Sebagaimana yang dituturkan
oleh Anggota KPU August Mellaz pada web-seminar (webinar) berjudul Jadilah Pemilih Muda Cerdas, pada Pemilu 2024 mendatang “anak muda akan menjadi penentu yang tidak bisa diabaikan”. Dengan kata lain, generasi muda yang menjadi pemilih dalam Pemilu 2024 mempunyai andil besar dalam menentukan karakter kepemimpinan Indonesia di masa mendatang. Harapan akan masadepan bangsa yang lebih baik melalui terciptanya pemerintahan yang tangguh menghadapi tantangan zaman kedepan, semakin tertumpu kepada generasi muda, mengingat generasi muda dinilai mempunyai perhatian besar terhadap isu-isu global dan kontemporer, seperti lingkungan dan perkembangan teknologi. Berbeda dengan generasi-generasi sebelumnya, generasi Z mempunyai kemampuan untuk memanfaatkan teknologi dalam berbagai bidang kehidupan. Karena lebih memahami dan mengikuti perkembangan teknologi, generasi Z mempunyai akses informasi yang luas dan terkoneksi secara global. Komposisi dominasi generasi muda, juga diisi oleh generasi milenial, yang dianggap sebagai motor penggerak masyarakat, sehingga mempunyai pemahaman yang mumpuni tentang kondisi aktual rakyat Indonesia. Secara Bersama-sama, kolaborasi antar kedua generasi ini dianggap memiliki pemahaman yang lebih tajam atas ancaman, hambatan, tantangan, dan gangguan yang mungkin terjadi di masa mendatang.

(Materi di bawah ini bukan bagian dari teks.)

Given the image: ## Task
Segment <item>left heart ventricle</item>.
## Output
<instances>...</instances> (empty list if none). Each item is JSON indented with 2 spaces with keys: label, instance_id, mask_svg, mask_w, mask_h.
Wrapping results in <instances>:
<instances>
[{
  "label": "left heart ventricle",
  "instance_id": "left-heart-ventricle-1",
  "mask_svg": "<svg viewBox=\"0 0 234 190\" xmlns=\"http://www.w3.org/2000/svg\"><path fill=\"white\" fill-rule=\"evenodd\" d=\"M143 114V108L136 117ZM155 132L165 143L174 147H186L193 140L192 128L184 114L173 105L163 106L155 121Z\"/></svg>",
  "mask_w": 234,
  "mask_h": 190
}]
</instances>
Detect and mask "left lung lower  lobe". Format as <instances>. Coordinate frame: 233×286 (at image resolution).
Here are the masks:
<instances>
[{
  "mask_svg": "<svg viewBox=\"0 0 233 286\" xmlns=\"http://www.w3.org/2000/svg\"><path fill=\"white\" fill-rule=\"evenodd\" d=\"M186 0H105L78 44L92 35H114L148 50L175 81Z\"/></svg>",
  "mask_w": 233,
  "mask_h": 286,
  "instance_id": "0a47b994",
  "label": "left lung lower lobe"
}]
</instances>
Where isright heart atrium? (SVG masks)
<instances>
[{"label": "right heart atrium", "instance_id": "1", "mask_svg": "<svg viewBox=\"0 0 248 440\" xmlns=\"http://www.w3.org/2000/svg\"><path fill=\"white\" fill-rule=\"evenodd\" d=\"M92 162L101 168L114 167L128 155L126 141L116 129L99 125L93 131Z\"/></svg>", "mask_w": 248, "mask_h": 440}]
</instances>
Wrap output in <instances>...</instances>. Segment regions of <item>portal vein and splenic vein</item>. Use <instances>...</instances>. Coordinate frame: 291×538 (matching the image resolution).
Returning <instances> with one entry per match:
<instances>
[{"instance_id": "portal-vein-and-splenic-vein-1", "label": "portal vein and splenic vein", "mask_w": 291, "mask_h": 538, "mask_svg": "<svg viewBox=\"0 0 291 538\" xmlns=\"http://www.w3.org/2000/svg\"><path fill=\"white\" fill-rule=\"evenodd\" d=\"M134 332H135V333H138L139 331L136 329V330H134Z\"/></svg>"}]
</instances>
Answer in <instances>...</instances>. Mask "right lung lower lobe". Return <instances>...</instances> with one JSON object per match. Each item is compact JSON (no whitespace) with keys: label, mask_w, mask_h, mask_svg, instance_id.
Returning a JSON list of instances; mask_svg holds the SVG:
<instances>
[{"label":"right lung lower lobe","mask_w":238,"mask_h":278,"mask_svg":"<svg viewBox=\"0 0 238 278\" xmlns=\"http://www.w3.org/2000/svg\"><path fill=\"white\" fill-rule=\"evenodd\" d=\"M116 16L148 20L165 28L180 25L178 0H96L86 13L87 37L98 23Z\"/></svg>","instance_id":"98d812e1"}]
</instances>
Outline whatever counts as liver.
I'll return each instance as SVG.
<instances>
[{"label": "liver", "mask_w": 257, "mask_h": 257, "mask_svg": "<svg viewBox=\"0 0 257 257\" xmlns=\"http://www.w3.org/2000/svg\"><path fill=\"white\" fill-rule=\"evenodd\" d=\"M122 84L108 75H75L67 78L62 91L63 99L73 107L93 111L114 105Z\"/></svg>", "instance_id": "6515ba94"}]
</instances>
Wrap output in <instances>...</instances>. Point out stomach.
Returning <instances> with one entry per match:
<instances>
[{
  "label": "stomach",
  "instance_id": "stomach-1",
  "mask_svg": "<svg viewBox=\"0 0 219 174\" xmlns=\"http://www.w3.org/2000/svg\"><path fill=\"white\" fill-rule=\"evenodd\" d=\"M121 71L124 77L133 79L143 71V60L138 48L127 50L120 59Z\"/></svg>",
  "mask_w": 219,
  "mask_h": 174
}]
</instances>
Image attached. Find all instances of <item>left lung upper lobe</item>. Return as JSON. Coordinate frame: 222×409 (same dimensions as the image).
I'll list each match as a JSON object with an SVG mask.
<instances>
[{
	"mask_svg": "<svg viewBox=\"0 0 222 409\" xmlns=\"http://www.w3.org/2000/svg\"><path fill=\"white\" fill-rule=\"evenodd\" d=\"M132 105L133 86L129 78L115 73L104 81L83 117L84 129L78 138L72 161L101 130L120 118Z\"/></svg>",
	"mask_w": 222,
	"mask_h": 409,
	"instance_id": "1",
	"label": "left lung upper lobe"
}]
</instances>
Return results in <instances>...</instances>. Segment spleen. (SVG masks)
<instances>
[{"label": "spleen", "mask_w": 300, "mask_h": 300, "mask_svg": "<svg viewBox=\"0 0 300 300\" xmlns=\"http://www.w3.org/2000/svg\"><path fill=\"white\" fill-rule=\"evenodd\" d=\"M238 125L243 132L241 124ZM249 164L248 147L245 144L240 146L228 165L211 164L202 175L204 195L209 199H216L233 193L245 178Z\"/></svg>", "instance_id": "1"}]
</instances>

Dalam kaitannya dengan Pemilu 2024 mendatang, kedua generasi ini dipercaya akan memberikan suaranya pada pemimpin yang mampu menunjukkan perhatiannya dalam isu-isu serupa. Peran serta aktif generasi muda, pada gilirannya menjadi sangat penting dan dapat dielaborasi dalam berbagai bentuk tindakan, antara lain sebagai pendukung dari para kandidat yang berkontestasi; menjadi peserta pemilu melalui pencalonan untuk mengisi posisi legislatif ataupun eksekutif; mengambil peran sebagai penyelenggara pada berbagai tingkatan yang memungkinkan seperti pada Petugas Pemutakhiran Data Pemilih (Pantarlih), Kelompok Penyelenggara Pemungutan Suara (KPPS), Panitia Pemungutan Suara (PPS), Panitia Pemilihan Kecamatan (PPK), Panitia Pemilihan Luar Negeri (PPLN), Kelompok Penyelenggara Pemungutan Suara Luar Negeri (KPPLN), Panitia Pemutakhiran Data Luar Negeri (Pantarlih LN), Petugas Ketertiban Tempat Pemungutan Suara; Bawaslu; dan KPU.

Selain itu, generasi muda dapat secara aktif melaporkan dugaan penyimpangan dan pelanggaran setiap tahapan pemilu kepada Bawaslu, dengan menyertakan bukti￾bukti yang menguatkan. Secara kelembagaan, generasi muda yang tergabung dalam suatu organisasi kepemudaan pada berbagai tingkatan, dapat juga menjadi Pemantau Pemilu. Pemantau Pemilu kemudian dapat melakukan pamantauan, setelah sebelumnya mendapatkan pembekalan dari Bawaslu setempat, sehingga kinerja
Bawaslu setempat dapat dioptimalkan sekaligus pelaporan yang dilakukan oleh para pemantau dapat lebih terstruktur dan dipertanggung-jawabkan Segala tindakan yang mungkin dilakukan oleh generasi muda ini, merupakan elemen-elemen yang penting untuk meningkatkan kualitas demokrasi di Indonesia.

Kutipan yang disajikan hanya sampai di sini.